Conclusão de obra de canalização do córrego Inhumas atrasada há quase um ano

corregoEm junho do ano passado os moradores da rua Mara Rosa, no trecho entre as ruas Antônio Augusto Cortesão e Nova Brasília, no Jardim dos Eucaliptos, região de Sapopemba, passaram a respirar aliviados. Na ocasião, foi iniciada a tão sonhada obra de canalização do córrego Inhumas, que passa pela via. No entanto, o que era para ser um alívio transformou-se em revolta. Com conclusão prevista para dezembro de 2010, os trabalhos ainda acontecem em ritmo bastante moroso.

“É uma vergonha o que fizeram e a velocidade dos serviços. Boa parte da canalização foi destruída pelas chuvas em janeiro, demonstrando a péssima qualidade do material e do trabalho realizado. Além disso, presenciamos poucos operários em atividade na obra.

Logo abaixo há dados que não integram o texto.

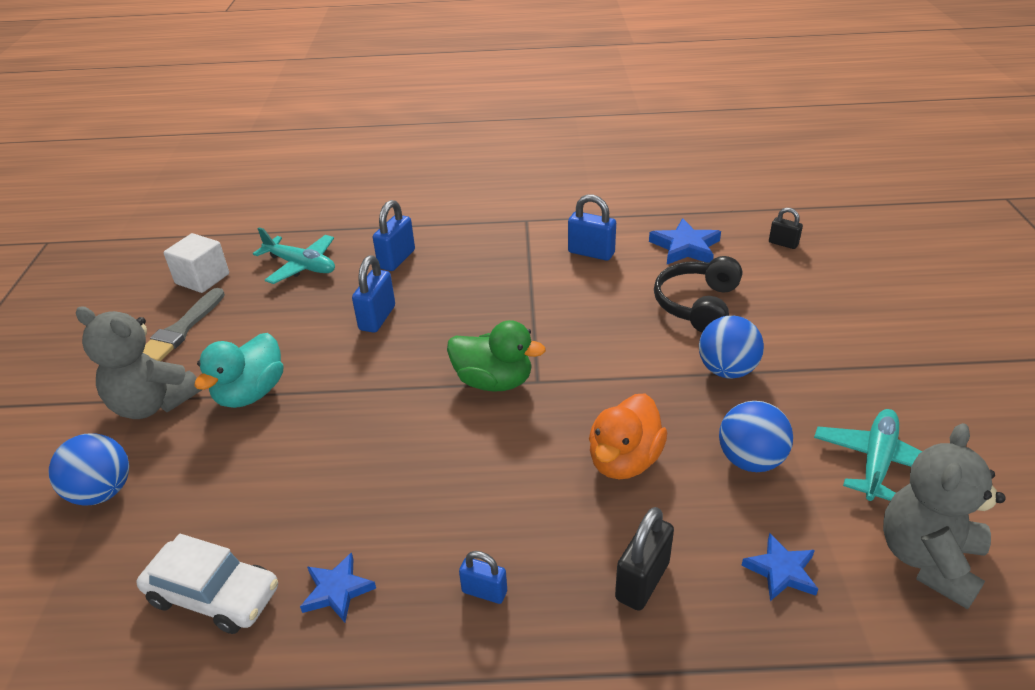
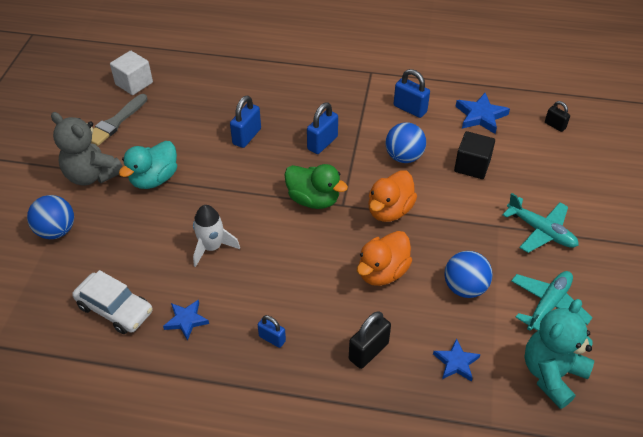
camera: 10 degrees right, 10 degrees up
turquoise plane [253,227,335,284] -> turquoise plane moved to [503,193,579,253]
blue padlock [373,200,415,271] -> blue padlock moved to [307,102,338,154]
black headphones [654,256,742,333] -> black cube [454,131,495,179]
blue ball [699,316,764,379] -> blue ball moved to [386,122,426,163]
grey teddy bear [883,423,1006,609] -> turquoise teddy bear [524,299,594,409]
none -> white rocket [193,205,240,267]
none -> orange duck [368,170,417,222]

Já se passou quase um ano do término previsto e ninguém dá uma satisfação”, relata indignado o líder comunitário Alcides Dias da Silva. De acordo com ele, uma reunião no local foi agendada para a última quarta-feira, dia 26, com a presença do secretário municipal de Infraestrura Urbana, Luiz Carlos Santoro, no entanto, o sercretário não apareceu. A reportagem da Folha, que também iria acompanhar a visita, presenciou quando o líder comunitário ligou na Secretaria e foi informado que Santoro teve um compromisso de última hora. “Isso é um descaso da Prefeitura. Fez a comunidade de palhaça. Estamos aqui, embaixo de sol, esperando o secretário e ele não apareceu”, esbravejou Silva.

Enquanto a obra não é finalizada a comunidade local aponta problemas decorrentes dos trabalhos. “Não agüentamos mais respirar a poeira que vem do córrego. Essa sujeira entra em nossas casas todos os dias. Sem falar que parte da rua Mara Rosa está interditada para o tráfego há um tempão”, conta o morador das proximidades Natalino Vila Nova. 

Os moradores do entorno pedem também a construção de um sistema viário paralelo ao córrego no lado oposto da rua Mara Rosa. “Com a canalização parte da pista da via precisou ser utilizada e o resto ficou estreito e perigoso por causa do intenso tráfego de veículos. O ideal seria deixá-la com mão única e outro viário fosse construído no lado oposto”, afirma o líder comunitário.

A Folha questionou a Secretaria de Infraestruta Urbana e Obras que não se pronunciou até o fechamento desta edição.